You may recall an earlier post, Allergen Labeling Update: Whole Foods Responds, where I mentioned Whole Foods' policy on labeling products as peanut-free or nut-free:
"The Coordinator said that Whole Foods has very strict requirements which must be met in order for a product to be labeled and sold as "nut-free" or "peanut-free". In fact, there are only 2 nut-free products at Whole Foods: Sha Sha's Cookies and Divvies. In order for a product to be labeled as "nut free" or "peanut free", the manufacturer must provide documentation that the product is certified "nut free" or "peanut free" all the way from the suppliers of ingredients to the finished product. "
I just read an article in the Worcester Telegram which states that Whole Foods in Framingham, Massacusetts and other North Atlantic region stores are selling cookies made by Massachusetts company, Indigo Rabbit. They sound quite lovely! It is the way the cookies are being marketed, specifically toward those with food allergies, that concerns me.
From the Worcester Telegram:
"The cookies, Gingerlicious, Luscious Lemon Chewies, Heavenly Chocolate Pillows, Seriously Cinnamon Almond and Perfectly Peanut Butter, all have a common ingredient — fresh vegetable puree. Suggested retail is $4.99 to $6.99, depending on variety.
The cookie names alone cry out, “Try me.”

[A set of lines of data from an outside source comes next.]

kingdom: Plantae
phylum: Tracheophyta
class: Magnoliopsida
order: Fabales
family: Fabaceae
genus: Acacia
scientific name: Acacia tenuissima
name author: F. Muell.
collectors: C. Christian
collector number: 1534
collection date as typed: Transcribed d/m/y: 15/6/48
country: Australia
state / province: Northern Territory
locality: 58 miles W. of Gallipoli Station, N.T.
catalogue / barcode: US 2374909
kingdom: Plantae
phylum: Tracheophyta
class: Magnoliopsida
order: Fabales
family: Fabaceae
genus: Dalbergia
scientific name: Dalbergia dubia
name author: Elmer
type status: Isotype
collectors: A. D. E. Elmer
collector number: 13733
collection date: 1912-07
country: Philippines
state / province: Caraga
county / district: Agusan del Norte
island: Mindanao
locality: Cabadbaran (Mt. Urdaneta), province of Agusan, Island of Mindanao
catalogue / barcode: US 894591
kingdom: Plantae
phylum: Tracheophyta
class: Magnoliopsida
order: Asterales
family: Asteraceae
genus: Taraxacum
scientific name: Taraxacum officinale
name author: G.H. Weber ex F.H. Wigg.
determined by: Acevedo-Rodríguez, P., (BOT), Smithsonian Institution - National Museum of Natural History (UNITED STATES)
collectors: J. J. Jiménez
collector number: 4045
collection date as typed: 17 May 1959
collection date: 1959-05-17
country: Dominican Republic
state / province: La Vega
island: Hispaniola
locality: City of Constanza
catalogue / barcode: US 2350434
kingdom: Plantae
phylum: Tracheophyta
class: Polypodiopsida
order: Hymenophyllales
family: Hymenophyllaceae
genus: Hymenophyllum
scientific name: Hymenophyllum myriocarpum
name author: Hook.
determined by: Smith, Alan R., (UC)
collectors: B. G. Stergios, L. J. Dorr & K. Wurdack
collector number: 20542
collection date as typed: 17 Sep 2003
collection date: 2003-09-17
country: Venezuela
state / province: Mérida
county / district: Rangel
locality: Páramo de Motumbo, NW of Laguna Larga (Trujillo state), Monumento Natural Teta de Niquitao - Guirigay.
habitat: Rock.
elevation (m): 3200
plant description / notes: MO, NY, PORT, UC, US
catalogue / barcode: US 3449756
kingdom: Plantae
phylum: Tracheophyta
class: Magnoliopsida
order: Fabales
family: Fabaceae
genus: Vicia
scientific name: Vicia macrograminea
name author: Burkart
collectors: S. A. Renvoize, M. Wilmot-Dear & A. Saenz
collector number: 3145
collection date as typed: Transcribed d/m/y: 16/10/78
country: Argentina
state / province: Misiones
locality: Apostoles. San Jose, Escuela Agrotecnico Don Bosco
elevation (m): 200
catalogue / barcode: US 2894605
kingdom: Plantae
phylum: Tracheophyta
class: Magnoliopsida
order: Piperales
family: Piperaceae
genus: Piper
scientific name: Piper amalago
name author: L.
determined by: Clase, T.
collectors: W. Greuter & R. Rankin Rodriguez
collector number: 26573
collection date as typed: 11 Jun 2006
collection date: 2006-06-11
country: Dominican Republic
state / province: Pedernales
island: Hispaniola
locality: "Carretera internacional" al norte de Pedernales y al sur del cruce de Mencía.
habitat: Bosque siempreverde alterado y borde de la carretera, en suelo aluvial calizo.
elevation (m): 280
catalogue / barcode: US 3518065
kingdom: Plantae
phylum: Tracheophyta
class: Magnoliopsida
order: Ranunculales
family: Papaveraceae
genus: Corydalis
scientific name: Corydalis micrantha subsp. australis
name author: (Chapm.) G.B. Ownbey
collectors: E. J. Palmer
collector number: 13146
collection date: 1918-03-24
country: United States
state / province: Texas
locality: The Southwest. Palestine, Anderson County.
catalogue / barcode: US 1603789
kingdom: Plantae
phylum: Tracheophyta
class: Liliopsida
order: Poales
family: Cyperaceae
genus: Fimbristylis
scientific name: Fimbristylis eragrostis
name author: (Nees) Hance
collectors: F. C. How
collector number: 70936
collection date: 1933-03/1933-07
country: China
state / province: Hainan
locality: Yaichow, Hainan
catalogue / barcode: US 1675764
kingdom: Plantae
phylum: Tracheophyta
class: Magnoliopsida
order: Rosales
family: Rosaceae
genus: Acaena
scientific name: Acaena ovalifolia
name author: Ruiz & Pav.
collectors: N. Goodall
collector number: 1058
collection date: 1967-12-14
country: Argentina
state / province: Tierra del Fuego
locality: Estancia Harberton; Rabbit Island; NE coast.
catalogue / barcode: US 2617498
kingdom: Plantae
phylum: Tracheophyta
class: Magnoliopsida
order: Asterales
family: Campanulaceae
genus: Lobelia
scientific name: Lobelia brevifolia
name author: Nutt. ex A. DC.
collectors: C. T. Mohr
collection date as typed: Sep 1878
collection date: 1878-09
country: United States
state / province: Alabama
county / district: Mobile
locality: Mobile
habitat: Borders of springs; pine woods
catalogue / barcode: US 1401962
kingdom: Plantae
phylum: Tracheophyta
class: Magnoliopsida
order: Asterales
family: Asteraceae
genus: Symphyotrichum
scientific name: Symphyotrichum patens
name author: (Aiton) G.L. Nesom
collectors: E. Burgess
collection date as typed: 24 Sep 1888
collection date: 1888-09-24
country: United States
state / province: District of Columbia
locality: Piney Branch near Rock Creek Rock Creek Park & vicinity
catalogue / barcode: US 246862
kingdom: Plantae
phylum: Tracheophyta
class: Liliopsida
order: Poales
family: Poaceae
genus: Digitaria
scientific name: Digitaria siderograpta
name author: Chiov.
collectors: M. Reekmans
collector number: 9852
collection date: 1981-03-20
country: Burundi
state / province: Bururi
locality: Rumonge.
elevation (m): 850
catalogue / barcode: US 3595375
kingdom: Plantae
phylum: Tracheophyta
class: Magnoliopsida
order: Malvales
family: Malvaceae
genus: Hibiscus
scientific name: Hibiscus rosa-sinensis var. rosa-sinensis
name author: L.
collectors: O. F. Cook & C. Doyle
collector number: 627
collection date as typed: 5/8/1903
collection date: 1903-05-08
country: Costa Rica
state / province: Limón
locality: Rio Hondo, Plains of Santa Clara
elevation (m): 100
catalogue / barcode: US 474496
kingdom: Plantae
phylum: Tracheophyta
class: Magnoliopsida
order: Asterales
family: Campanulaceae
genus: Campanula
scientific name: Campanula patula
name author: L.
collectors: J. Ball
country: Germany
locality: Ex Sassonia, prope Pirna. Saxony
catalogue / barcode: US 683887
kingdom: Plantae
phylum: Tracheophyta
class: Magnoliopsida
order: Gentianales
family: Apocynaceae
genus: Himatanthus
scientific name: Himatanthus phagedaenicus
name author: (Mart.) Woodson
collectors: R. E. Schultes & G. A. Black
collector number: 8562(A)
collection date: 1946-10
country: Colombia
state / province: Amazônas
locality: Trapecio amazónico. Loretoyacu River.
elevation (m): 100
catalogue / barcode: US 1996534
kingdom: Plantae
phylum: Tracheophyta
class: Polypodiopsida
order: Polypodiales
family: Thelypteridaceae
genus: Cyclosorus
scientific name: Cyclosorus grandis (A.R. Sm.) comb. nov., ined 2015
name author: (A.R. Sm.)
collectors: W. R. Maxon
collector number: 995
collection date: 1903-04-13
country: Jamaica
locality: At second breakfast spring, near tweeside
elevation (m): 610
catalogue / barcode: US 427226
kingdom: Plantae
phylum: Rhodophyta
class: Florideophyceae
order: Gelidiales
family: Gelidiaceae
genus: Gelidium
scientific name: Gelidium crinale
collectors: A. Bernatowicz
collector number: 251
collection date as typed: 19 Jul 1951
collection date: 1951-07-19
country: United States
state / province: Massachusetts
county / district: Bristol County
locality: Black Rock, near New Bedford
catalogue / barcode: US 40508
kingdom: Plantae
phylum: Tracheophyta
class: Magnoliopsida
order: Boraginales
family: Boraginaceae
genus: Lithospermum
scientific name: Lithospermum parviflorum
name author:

But it’s the nutritional labeling that tells the story. Consumers who want a tasty cookie that is lactose free, gluten free, egg free, nut free, soy free and vegan turn to Indigo Rabbit, according to Foster, a former psychotherapist who specialized in eating disorders."
These cookies are in packages bearing various allergen-free symbols, depending on the variety. Some varieties actually bear a peanut-free symbol and nut-free symbol, despite the fact that the company manufactures peanut butter and almond cookies. Confused? Did our eyes deceive us? They use nuts and peanuts in their manufacturing facility and declare cookies without those ingredients to be "peanut-free" and "nut-free"? This is a perfect example of why the FDA needs to set standards thresholds or allergen-free claims.
From the Merriam-Webster Online dictionary:
"intransitive verb : to lead astray : give a wrong impression"
The company does provide additional information on its allergen policies and procedures to avoid cross-contamination. The information on their website sounds familiar, like the statements that major companies such as Kraft or Heinz read to me when I call for additional information about potential for cross-contamination. I am sure you've heard those statements too.
It seems it's time to call Whole Foods again and inquire about any changes to their definition of peanut-free and nut-free. I'm all for mom-preneurs and supporting local business, and if we did not have a peanut allergy in the family, I'm certain we'd happily enjoy Indigo Rabbit cookies. I think it's fantastic that Indigo Rabbit is a local company making healthy cookies and I wish them much success. Getting a product into Whole Foods is a great accomplishment. Since we do have a peanut allergy in the family, however, I am painfully aware of the very real risks, and I am compelled to find out more. I can't just sit by and say nothing because I think of that unsuspecting customer who might buy that package of cookies with the comforting peanut-free or nut-free symbol, and might unknowingly give a peanut or nut allergic loved one a cookie which she thinks is 100% peanut-free or nut-free.